Hep söylüyorum, ‘ekonomiden çok da anlamam!’ Yine de zaman zaman ekonomik durumumuzla ilgili yazılar yazıyorum, çünkü öyle bir noktaya geldik ki; hepimiz çakma da olsa birer ekonomist olduk.
Evin alışveriş yükünü çeken kadınlar birer iktisatçı gibi fayda fiyat hesabı yapıp market market dolaşarak ürün alırken, genelde finans konusunda daha mahir olmaları beklenen erkekler de tam bir broker edasıyla parayı nasıl değerlendirip ayın başından sonuna kadar aynı alım ölçeğinde tutabileceğinin hesaplarını yapıyor artık.
Elbette bu noktada devletin ekonomiyi yoluna koymak için neler yaptığı da önemli. Ne diyor gözlerinden ışıltılar yayılan Hazine ve Maliye Bakanımız Nurettin Nebati;
“Biz dar gelirli vatandaşlarımıza yönelik gelirlerini arttırıcı düzenlemeler yapıyoruz. Böylece onları enflasyonun karşısında korumaya çalışıyoruz.” diyor.
Nedir efendim bu gelirlerini arttırıcı düzenlemeler?
Hemen yanıt vereyim; ‘sosyal yardımlar’
Sosyal yardımlar sayesinde geçinmeye çalışan pek çok vatandaş hem hükümete minnet duyuyor, hem de hükümetin değişmesi söz konusu olursa yardımların kesileceği endişesiyle bir bağlılık geliştiriyor.
Yani kimse, ‘emeklilik maaşı bağlama oranlarını kuşa çevirdik’ demiyor, ‘sosyal yardım olarak emekli maaşlarının belli bir noktada tutmak için emeklimize destek oluyoruz’ deniyor. Adeta bir lütuf sunuluyor!
Lütuflarla ancak ayakta durduğunu düşünen vatandaş kaderine razı olurken yakın bir zamanda yine ağzından inciler dökülen Hazine ve Maliye Bakanı Nurettin Nebati açıklıyor esas durumu;
“Bu sistemden dar gelirliler hariç üretici firmalar, ihracatçılar kâr ediyorlar. Çarklar dönüyor!”

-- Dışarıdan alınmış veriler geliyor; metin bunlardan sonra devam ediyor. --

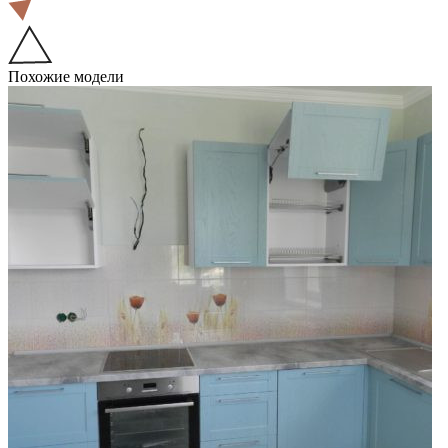
Похожие модели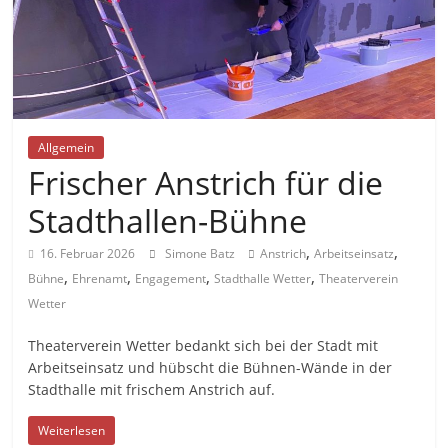
Allgemein
Frischer Anstrich für die
Stadthallen-Bühne
,
,
16. Februar 2026
Simone Batz
Anstrich
Arbeitseinsatz
,
,
,
,
Bühne
Ehrenamt
Engagement
Stadthalle Wetter
Theaterverein
Wetter
Theaterverein Wetter bedankt sich bei der Stadt mit
Arbeitseinsatz und hübscht die Bühnen-Wände in der
Stadthalle mit frischem Anstrich auf.
Weiterlesen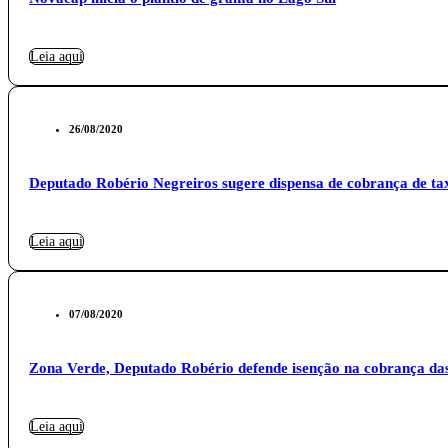
Leia aqui
26/08/2020
Deputado Robério Negreiros sugere dispensa de cobrança de ta
Leia aqui
07/08/2020
Zona Verde, Deputado Robério defende isenção na cobrança das
Leia aqui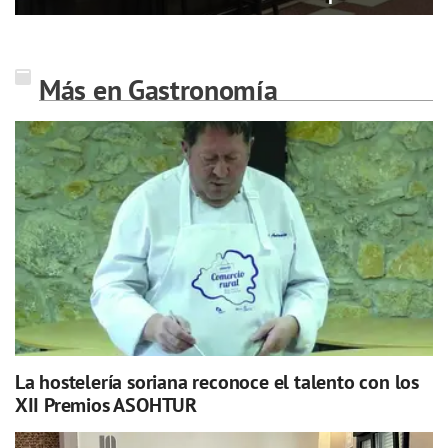
Más en Gastronomía
La hostelería soriana reconoce el talento con los
XII Premios ASOHTUR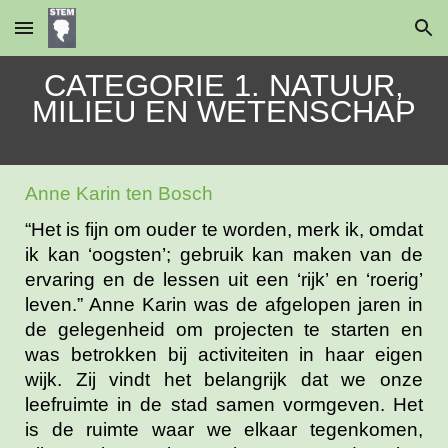
Skip to main content
Skip to navigation
CATEGORIE 1. NATUUR,
MILIEU EN WETENSCHAP
Anne Karin ten Bosch
“Het is fijn om ouder te worden, merk ik, omdat
ik kan ‘oogsten’; gebruik kan maken van de
ervaring en de lessen uit een ‘rijk’ en ‘roerig’
leven.” Anne Karin was de afgelopen jaren in
de gelegenheid om projecten te starten en
was betrokken bij activiteiten in haar eigen
wijk. Zij vindt het belangrijk dat we onze
leefruimte in de stad samen vormgeven. Het
is de ruimte waar we elkaar tegenkomen,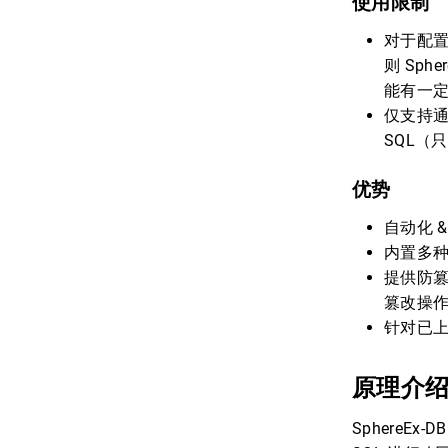
使用限制
对于配
则 Sph
能有一
仅支持通
SQL（
优势
自动化 
内置多
提供防篡
篡改操
针对已
原理介
SphereE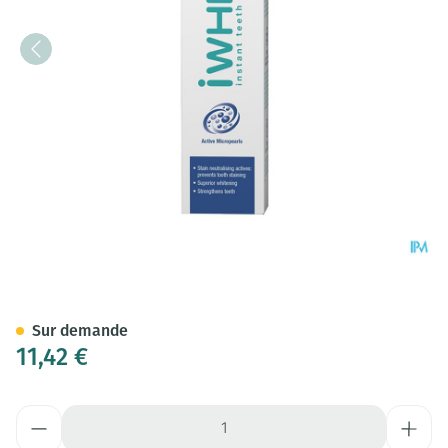
Iwhite Dentifrice Supreme Wh
Sur demande
11,42 €
Quantité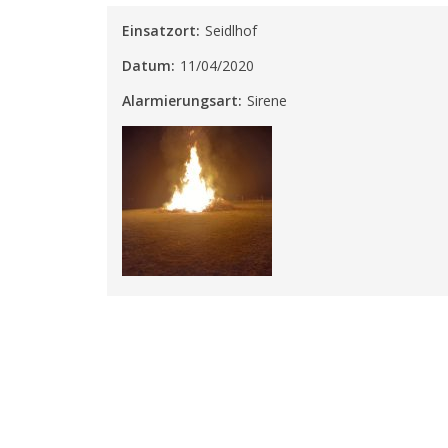
Einsatzort:
Seidlhof
Datum:
11/04/2020
Alarmierungsart:
Sirene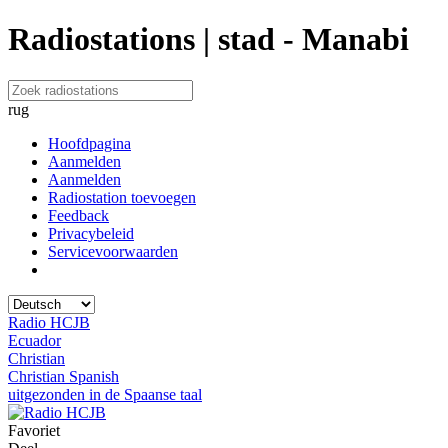
Radiostations | stad - Manabi
rug
Hoofdpagina
Aanmelden
Aanmelden
Radiostation toevoegen
Feedback
Privacybeleid
Servicevoorwaarden
Radio HCJB
Ecuador
Christian
Christian Spanish
uitgezonden in de Spaanse taal
Favoriet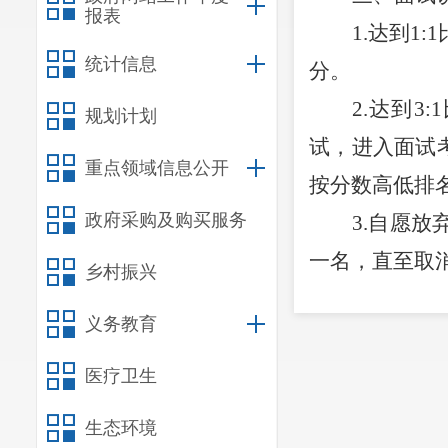
报表
1.
达到
1:1
统计信息
分。
2.
达到
3
:1
规划计划
试，进入面试
重点领域信息公开
按分数高低排
政府采购及购买服务
3
.
自愿放
一名，直至取
乡村振兴
四、面试
义务教育
面试时间
面试地址
医疗卫生
五、面试
生态环境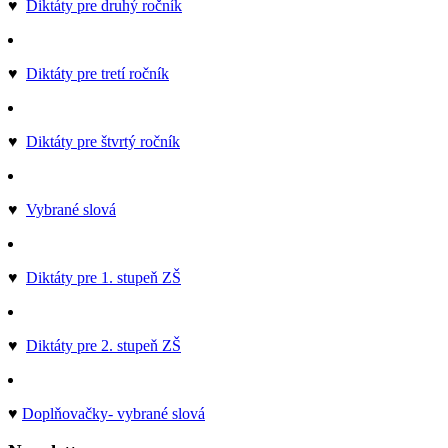
♥
Diktáty pre druhý ročník
♥
Diktáty pre tretí ročník
♥
Diktáty pre štvrtý ročník
♥
Vybrané slová
♥
Diktáty pre 1. stupeň ZŠ
♥
Diktáty pre 2. stupeň ZŠ
♥
Doplňovačky- vybrané slová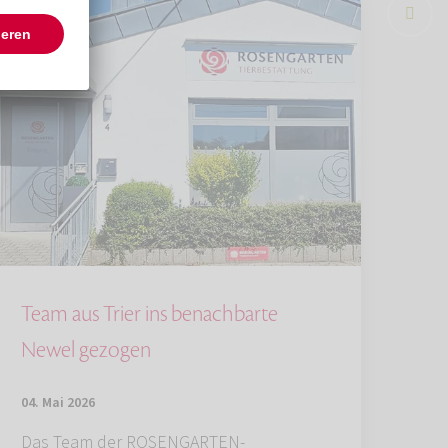
Team aus Trier ins benachbarte
Newel gezogen
04. Mai 2026
Das Team der ROSENGARTEN-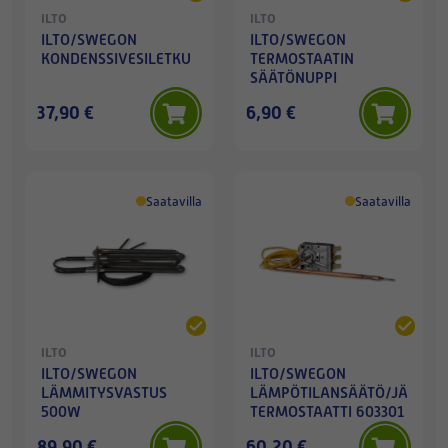
ILTO
ILTO
ILTO/SWEGON
ILTO/SWEGON
KONDENSSIVESILETKU
TERMOSTAATIN
SÄÄTÖNUPPI
37,90 €
6,90 €
Saatavilla
Saatavilla
ILTO
ILTO
ILTO/SWEGON
ILTO/SWEGON
LÄMMITYSVASTUS
LÄMPÖTILANSÄÄTÖ/JÄÄTYM
500W
TERMOSTAATTI 603301
89,90 €
60,20 €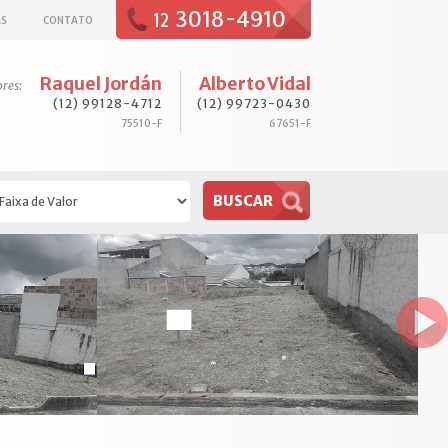
3018-4910
12
AS
CONTATO
Raquel Jordán
Alberto Vidal
ores:
(12) 99128-4712
(12) 99723-0430
75510-F
67651-F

Çarklar dönüyor da bize dönüyor sanki! Dar gelirlinin çarkların arasında ezildiğinden hiç bahsedilmiyor konuşmada.
Dar gelirliye ‘sosyal yardım’ veriliyor ya, o yeter!

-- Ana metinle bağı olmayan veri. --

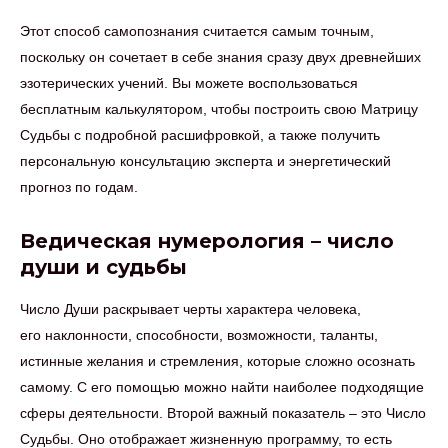
Этот способ самопознания считается самым точным,
поскольку он сочетает в себе знания сразу двух древнейших
эзотерических учений. Вы можете воспользоваться
бесплатным калькулятором, чтобы построить свою Матрицу
Судьбы с подробной расшифровкой, а также получить
персональную консультацию эксперта и энергетический
прогноз по годам.
Ведическая нумерология – число
души и судьбы
Число Души раскрывает черты характера человека,
его наклонности, способности, возможности, таланты,
истинные желания и стремления, которые сложно осознать
самому. С его помощью можно найти наиболее подходящие
сферы деятельности. Второй важный показатель – это Число
Судьбы. Оно отображает жизненную программу, то есть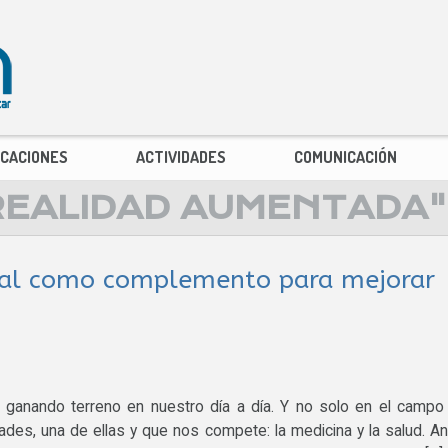
ICACIONES
ACTIVIDADES
COMUNICACIÓN
REALIDAD AUMENTADA"
tual como complemento para mejorar
e ganando terreno en nuestro día a día. Y no solo en el campo
dades, una de ellas y que nos compete: la medicina y la salud. A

“Dövizi düşürmek için yüksek faiz artışı yapabilirdik. Ama o zaman üretim bundan olumsuz etkilenirdi. Biz bir yol ayrımına gittik. Enflasyonla birlikte büyümeyi tercih ettik. Yoksa enflasyonu düşürmek için çok sert tedbirler alabilirdik. Yüksek faiz artışı yapardık. O zaman üretim dururdu. Kur korumalı TL’ye geçerek bir yandan doları frenledik. Diğer yandan üretimi ve büyümeyi tercih ettik!”
Aaaa… Ne de güzel olmuş.
Böylece biz bir hafta 10 yumurta alabiliyorken, ertesi hafta neden 7 yumurta aldığımızı anlamış olduk. Aslında düşürebileceğiniz enflasyonu, tercih ederek düşürmediğiniz içinmiş meğer! Sonraki hafta aldığımız yumurta sayısı 5’e düşünce sosyal yardım verip 6 yumurta almamızı sağlıyorsunuz, biz de minnet duyuyoruz size. İyi güzel de 4 yumurta hala yok ortada, ama biz size minnettarız.

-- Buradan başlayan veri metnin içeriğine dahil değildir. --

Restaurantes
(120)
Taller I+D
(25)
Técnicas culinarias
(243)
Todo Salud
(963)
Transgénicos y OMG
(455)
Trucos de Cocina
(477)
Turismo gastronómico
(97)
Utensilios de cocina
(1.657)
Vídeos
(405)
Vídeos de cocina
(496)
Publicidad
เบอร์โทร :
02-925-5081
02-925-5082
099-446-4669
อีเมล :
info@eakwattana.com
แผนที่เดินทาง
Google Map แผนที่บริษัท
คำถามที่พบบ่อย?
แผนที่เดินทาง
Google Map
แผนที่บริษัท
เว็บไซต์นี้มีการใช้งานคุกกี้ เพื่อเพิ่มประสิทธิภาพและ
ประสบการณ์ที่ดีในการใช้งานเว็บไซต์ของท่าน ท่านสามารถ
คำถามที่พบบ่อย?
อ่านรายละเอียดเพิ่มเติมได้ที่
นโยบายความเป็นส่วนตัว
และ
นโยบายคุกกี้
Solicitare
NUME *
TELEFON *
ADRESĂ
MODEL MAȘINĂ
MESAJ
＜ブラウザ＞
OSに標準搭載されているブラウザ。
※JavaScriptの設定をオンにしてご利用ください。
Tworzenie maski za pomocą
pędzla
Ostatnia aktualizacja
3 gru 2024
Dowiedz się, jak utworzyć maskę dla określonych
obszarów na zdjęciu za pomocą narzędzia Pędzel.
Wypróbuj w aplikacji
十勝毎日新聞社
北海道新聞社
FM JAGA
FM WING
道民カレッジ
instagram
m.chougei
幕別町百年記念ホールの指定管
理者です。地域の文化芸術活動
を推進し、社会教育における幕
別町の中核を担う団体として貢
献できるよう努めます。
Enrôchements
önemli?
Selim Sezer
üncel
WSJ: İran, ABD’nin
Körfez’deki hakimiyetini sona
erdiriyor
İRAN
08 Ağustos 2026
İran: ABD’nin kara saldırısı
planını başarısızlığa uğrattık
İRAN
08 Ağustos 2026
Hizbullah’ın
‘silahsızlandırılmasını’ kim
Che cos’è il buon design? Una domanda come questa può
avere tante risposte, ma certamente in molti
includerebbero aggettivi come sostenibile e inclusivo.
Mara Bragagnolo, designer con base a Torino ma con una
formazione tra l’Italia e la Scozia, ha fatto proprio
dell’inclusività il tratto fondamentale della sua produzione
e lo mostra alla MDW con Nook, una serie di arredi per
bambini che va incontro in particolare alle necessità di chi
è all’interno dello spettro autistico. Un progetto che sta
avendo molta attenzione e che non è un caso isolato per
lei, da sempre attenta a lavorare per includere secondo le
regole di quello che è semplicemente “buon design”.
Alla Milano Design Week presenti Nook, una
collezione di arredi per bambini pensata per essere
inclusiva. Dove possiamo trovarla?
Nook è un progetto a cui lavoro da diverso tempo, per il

Bence süper sistem de, kim için süper, orası mühim!
İşin bu kısmını CHP Grup Başkanvekili Engin Özkoç, sosyal medya paylaşımıyla özetlemiş;
“Yani zengini daha zengin yapmak için fakiri enflasyona ezdiriyoruz diyor. Erdoğan politikaları, zenginin faizini, fakire açlıkla ödetiyor!”
HDP Diyarbakır Milletvekili Garo Paylan da;
“Bakan Nebati utanmadan, çarkların dar gelirliler hariç yalnızca patronlar için döndüğünü itiraf etmiş. Yazıklar olsun!” diye yazmış sosyal medyasında.
Ne acı bir tablo, emeğinin karşılığı ile geçinmek zorunda olanlar için!
Doğrusu kendi adıma ben artık kimseye minnettar olmak istemiyorum. Emeğimle kazandığım parayla insan gibi yaşamanın hakkım olduğunu düşünüyorum. Herkesin de artık böyle düşünerek hareket etmesinin vakti geldiğine inanıyorum.